Die Sicherheitsdebatte geht unterdessen bis in die gemeinsamen Datenstrukturen der Verfassungsschutzbehörden. Diskutiert wird, ob im Nachrichtendienstlichen Informationssystem bestimmte Bereiche technisch getrennt werden könnten. Thüringens Innenminister Georg Maier nennt Rechtsextremismus und Spionageabwehr als besonders sensible Felder. Die Idee ist politisch scharf umstritten, weil ein Bundesland Teil des gemeinsamen Sicherheitsverbunds bleibt und ein demokratisch gewähltes Ministerium nicht beliebig von staatlichen Informationen ausgeschlossen werden kann.
Für Sachsen-Anhalt kommt eine zusätzliche institutionelle Besonderheit hinzu: Das Land übernimmt turnusgemäß im Herbst den Vorsitz der Ministerpräsidentenkonferenz. Auch deshalb betrachten andere Länder die Wahl nicht nur als regionale Personalentscheidung. Welche dieser Vorsorgedebatten nach dem Wahltag praktisch relevant werden, hängt jedoch zuerst vom tatsächlichen Ergebnis und von der anschließenden Regierungsbildung ab.
Bundesweit ist die neue YouGov-Erhebung dennoch bemerkenswert: Acht Punkte trennen AfD und Union.
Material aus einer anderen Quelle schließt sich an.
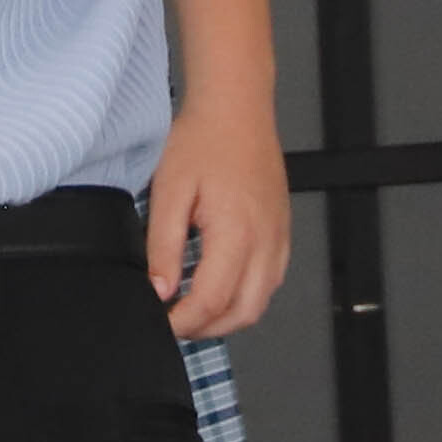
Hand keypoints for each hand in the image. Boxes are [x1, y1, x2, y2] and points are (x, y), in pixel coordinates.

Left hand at [146, 90, 290, 341]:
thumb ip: (162, 245)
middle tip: (172, 323)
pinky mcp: (282, 234)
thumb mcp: (168, 192)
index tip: (159, 323)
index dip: (183, 322)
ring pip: (260, 302)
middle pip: (243, 313)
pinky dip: (245, 297)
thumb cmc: (202, 142)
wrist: (237, 112)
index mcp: (237, 233)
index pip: (212, 300)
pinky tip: (216, 287)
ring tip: (189, 310)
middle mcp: (266, 242)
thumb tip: (159, 289)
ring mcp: (279, 239)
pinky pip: (269, 281)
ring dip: (226, 317)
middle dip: (206, 329)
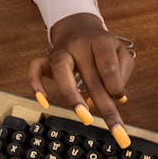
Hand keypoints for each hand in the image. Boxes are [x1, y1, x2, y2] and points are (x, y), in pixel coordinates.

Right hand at [27, 13, 135, 145]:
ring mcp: (60, 51)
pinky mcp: (46, 58)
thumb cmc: (102, 47)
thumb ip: (122, 73)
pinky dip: (36, 85)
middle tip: (117, 132)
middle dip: (104, 106)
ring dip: (72, 95)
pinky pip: (35, 68)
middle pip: (91, 76)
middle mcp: (79, 45)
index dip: (115, 85)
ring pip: (61, 70)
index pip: (108, 65)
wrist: (78, 26)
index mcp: (101, 42)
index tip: (119, 99)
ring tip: (84, 116)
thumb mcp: (120, 53)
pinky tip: (44, 103)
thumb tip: (118, 98)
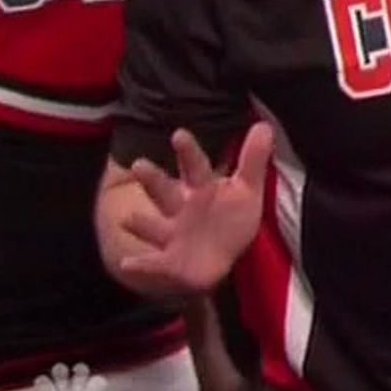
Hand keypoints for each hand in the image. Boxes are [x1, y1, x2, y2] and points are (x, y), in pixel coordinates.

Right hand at [117, 126, 271, 295]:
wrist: (217, 259)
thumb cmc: (228, 218)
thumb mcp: (246, 190)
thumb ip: (253, 159)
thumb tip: (263, 125)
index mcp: (201, 189)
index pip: (196, 168)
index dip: (189, 152)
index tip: (179, 134)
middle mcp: (181, 209)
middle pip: (165, 192)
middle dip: (153, 180)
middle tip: (139, 164)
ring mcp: (172, 236)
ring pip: (154, 226)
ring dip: (141, 223)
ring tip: (127, 219)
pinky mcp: (168, 262)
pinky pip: (153, 264)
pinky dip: (140, 265)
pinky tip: (127, 264)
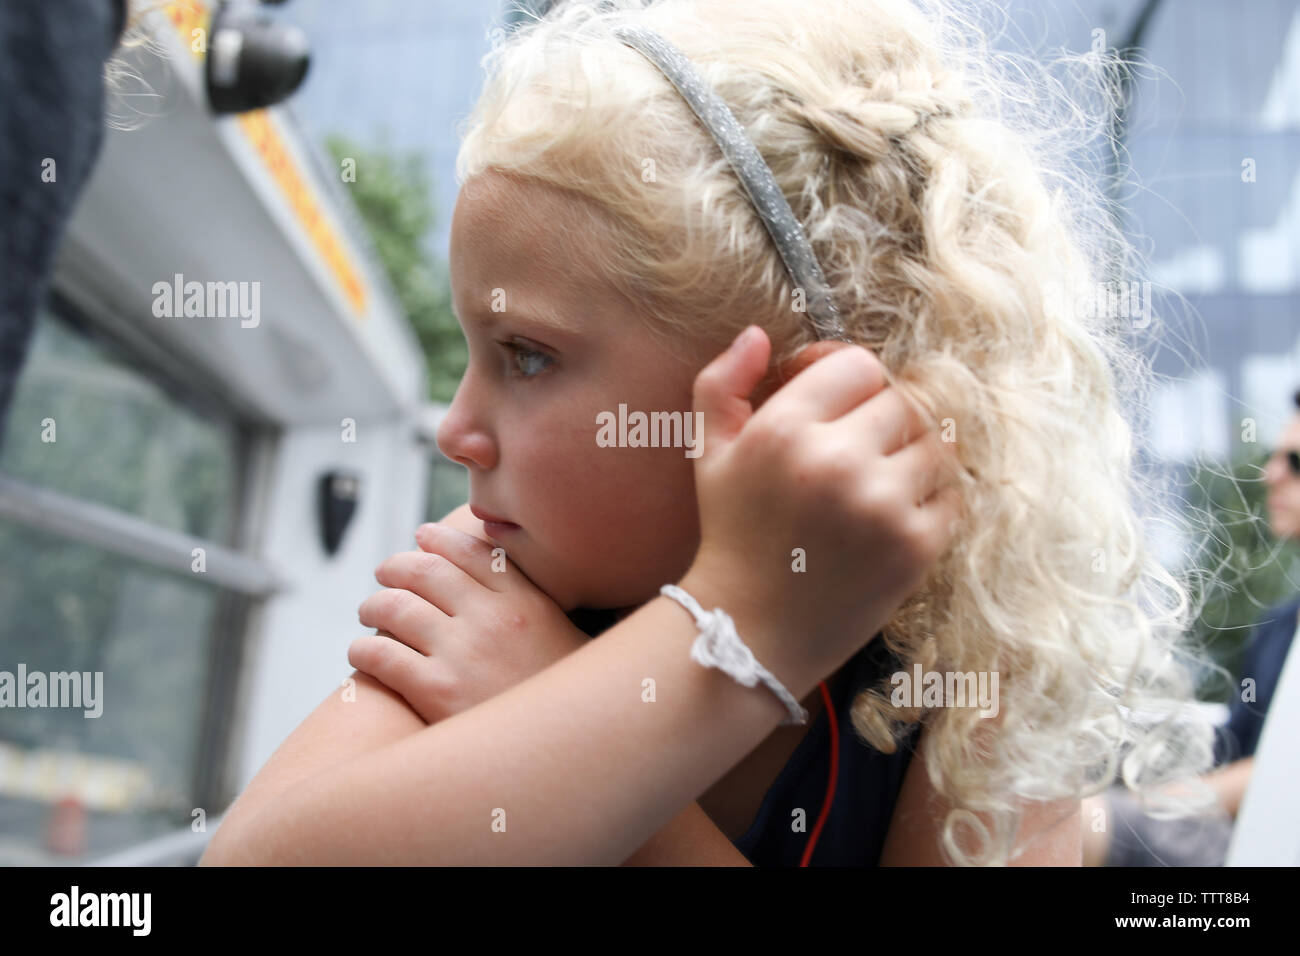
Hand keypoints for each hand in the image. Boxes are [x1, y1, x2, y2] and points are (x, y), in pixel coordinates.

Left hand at [349, 521, 590, 723]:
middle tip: (384, 573)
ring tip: (367, 611)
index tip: (422, 536)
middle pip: (428, 572)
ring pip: (396, 608)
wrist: (564, 752)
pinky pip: (382, 656)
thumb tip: (516, 592)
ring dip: (373, 605)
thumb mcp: (574, 644)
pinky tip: (359, 654)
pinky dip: (362, 650)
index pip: (473, 552)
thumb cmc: (567, 706)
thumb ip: (543, 614)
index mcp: (528, 602)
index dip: (440, 540)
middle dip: (397, 567)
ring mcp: (464, 653)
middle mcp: (494, 619)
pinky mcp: (437, 692)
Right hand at [681, 325, 963, 692]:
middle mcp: (836, 462)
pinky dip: (931, 499)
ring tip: (878, 482)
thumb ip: (721, 383)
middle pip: (902, 401)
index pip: (860, 365)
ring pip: (934, 443)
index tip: (837, 405)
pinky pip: (952, 494)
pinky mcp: (915, 547)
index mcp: (784, 430)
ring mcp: (882, 506)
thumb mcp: (708, 452)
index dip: (851, 380)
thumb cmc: (732, 533)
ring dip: (911, 457)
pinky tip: (894, 515)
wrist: (751, 630)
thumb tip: (758, 334)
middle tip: (858, 452)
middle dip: (882, 421)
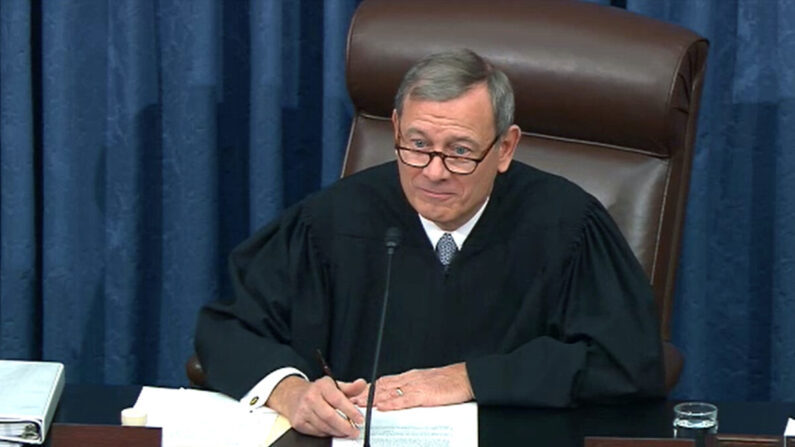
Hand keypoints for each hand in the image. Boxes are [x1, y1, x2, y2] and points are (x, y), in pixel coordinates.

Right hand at [266, 375, 366, 437]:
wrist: (293, 395)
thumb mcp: (334, 385)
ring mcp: (303, 410)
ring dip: (338, 431)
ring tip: (347, 432)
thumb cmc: (318, 391)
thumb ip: (350, 387)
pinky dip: (328, 433)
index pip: (338, 399)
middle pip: (330, 416)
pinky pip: (317, 432)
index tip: (360, 419)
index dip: (350, 411)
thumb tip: (362, 384)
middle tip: (355, 431)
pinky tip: (333, 430)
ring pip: (324, 426)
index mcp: (322, 386)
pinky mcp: (298, 422)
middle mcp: (311, 397)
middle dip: (345, 426)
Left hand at [350, 363, 473, 410]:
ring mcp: (416, 386)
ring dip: (373, 399)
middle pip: (383, 386)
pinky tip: (383, 407)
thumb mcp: (427, 382)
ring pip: (390, 392)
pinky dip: (391, 403)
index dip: (370, 387)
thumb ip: (413, 388)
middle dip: (366, 393)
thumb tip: (401, 394)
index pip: (385, 381)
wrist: (465, 378)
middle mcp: (410, 379)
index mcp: (411, 376)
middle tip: (351, 399)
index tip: (358, 392)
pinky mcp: (424, 395)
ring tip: (360, 404)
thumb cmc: (449, 381)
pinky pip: (404, 400)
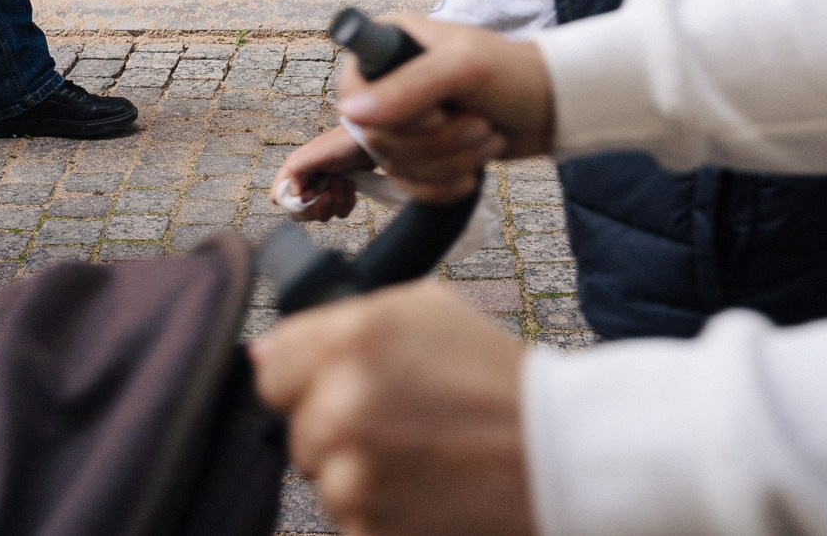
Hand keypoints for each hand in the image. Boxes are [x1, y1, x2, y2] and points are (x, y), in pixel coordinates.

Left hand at [251, 283, 535, 535]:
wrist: (563, 458)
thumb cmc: (496, 380)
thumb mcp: (426, 312)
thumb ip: (340, 322)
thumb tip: (264, 355)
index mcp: (352, 339)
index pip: (272, 370)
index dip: (307, 380)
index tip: (341, 388)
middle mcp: (342, 404)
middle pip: (298, 430)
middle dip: (338, 430)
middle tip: (402, 426)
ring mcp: (353, 475)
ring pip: (324, 480)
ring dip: (361, 475)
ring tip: (424, 460)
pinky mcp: (368, 531)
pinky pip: (352, 521)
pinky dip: (383, 514)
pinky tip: (428, 492)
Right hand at [274, 126, 377, 221]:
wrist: (368, 143)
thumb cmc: (339, 144)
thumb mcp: (314, 155)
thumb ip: (296, 172)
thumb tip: (294, 195)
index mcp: (294, 171)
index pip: (280, 197)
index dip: (291, 204)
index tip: (307, 197)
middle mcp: (306, 182)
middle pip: (302, 212)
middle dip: (318, 207)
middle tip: (329, 194)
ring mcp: (324, 190)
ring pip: (323, 214)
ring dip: (336, 201)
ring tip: (343, 181)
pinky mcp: (339, 195)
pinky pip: (339, 212)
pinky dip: (347, 203)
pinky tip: (351, 186)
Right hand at [338, 14, 555, 203]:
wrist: (553, 109)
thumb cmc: (515, 73)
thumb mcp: (464, 68)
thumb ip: (408, 86)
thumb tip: (352, 112)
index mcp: (388, 45)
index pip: (353, 91)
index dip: (390, 114)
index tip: (436, 113)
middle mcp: (387, 81)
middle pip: (378, 136)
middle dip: (437, 140)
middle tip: (477, 121)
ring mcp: (403, 120)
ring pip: (396, 164)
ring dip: (450, 160)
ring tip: (485, 134)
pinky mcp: (419, 153)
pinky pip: (410, 185)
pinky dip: (445, 183)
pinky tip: (473, 168)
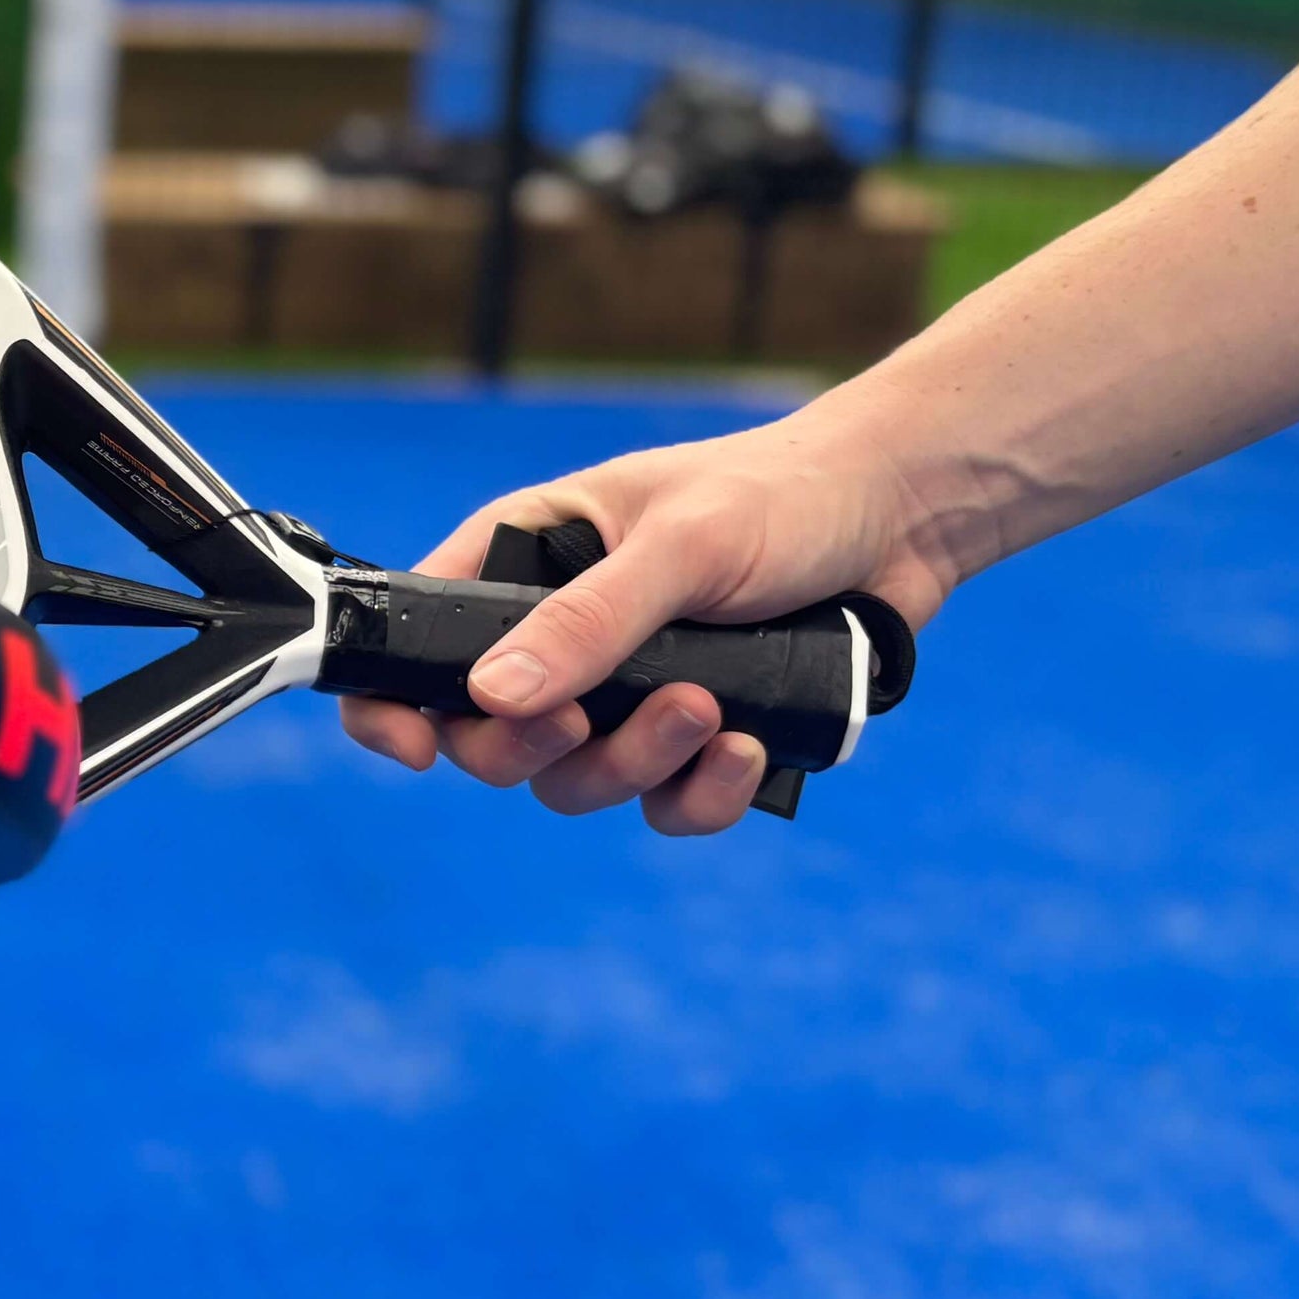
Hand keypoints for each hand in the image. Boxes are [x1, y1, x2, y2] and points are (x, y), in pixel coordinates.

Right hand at [334, 411, 956, 835]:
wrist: (907, 515)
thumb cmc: (783, 494)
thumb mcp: (681, 543)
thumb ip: (588, 621)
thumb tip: (490, 698)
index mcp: (523, 563)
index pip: (415, 641)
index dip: (392, 704)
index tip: (414, 747)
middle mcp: (561, 635)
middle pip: (492, 738)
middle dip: (537, 748)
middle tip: (585, 721)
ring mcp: (627, 692)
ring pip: (578, 781)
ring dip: (634, 765)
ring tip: (708, 713)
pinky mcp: (697, 734)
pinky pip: (664, 804)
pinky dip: (700, 794)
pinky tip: (747, 751)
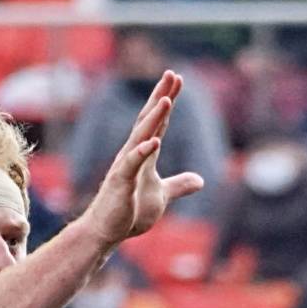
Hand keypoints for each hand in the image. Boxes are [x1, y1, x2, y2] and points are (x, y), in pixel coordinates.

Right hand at [83, 69, 204, 246]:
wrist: (106, 232)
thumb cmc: (129, 212)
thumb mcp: (161, 197)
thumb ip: (179, 185)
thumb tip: (200, 180)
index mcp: (143, 154)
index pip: (159, 123)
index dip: (168, 101)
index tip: (177, 79)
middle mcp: (133, 154)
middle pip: (149, 120)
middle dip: (161, 97)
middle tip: (172, 75)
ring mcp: (125, 166)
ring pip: (140, 136)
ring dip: (154, 118)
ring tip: (166, 100)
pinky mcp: (120, 182)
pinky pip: (132, 164)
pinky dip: (142, 152)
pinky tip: (154, 141)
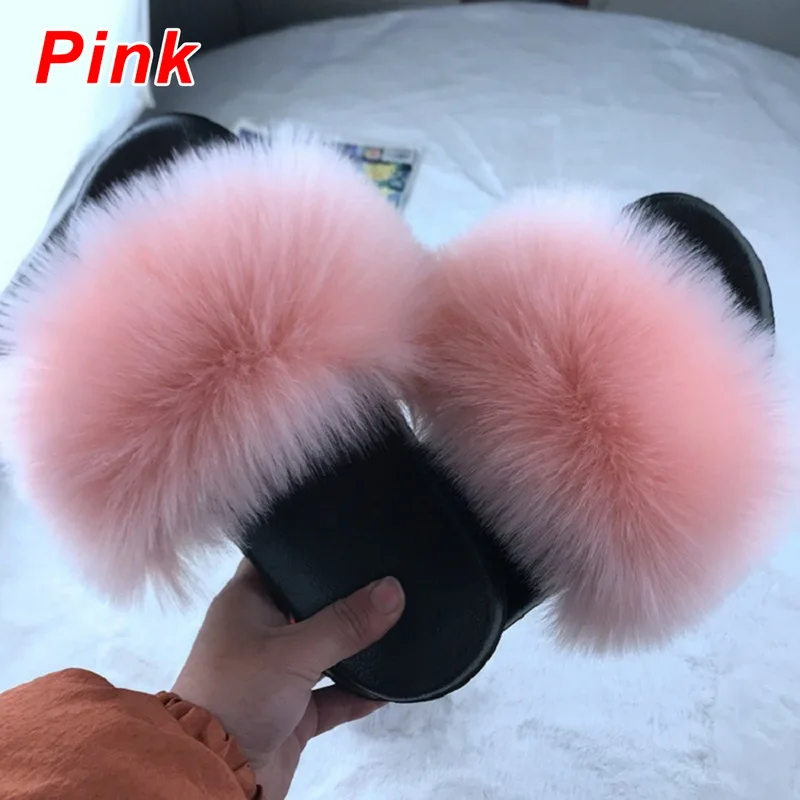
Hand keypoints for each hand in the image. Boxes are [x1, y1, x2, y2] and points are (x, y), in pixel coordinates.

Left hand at [173, 560, 404, 798]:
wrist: (214, 774)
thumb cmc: (240, 694)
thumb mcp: (295, 651)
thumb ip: (346, 623)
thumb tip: (393, 589)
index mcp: (246, 601)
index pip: (279, 559)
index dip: (309, 545)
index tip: (349, 532)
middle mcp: (260, 632)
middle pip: (308, 604)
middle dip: (342, 595)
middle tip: (385, 571)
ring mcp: (277, 673)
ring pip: (324, 650)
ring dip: (353, 645)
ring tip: (397, 619)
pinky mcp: (293, 712)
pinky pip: (333, 695)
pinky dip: (358, 693)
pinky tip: (389, 685)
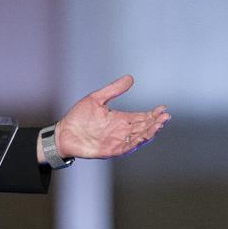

In Sachsen-Anhalt ist der Abstand in den aktuellen Erhebungen noch größer. Genau diese beiden Zahlenblöcke bestimmen am 18. August die politische Nachrichtenlage – und sie erklären, weshalb die Debatte längst nicht mehr nur darum kreist, wer stärkste Partei wird, sondern auch darum, welche Regierungsbildungen nach den Wahlen überhaupt möglich sind.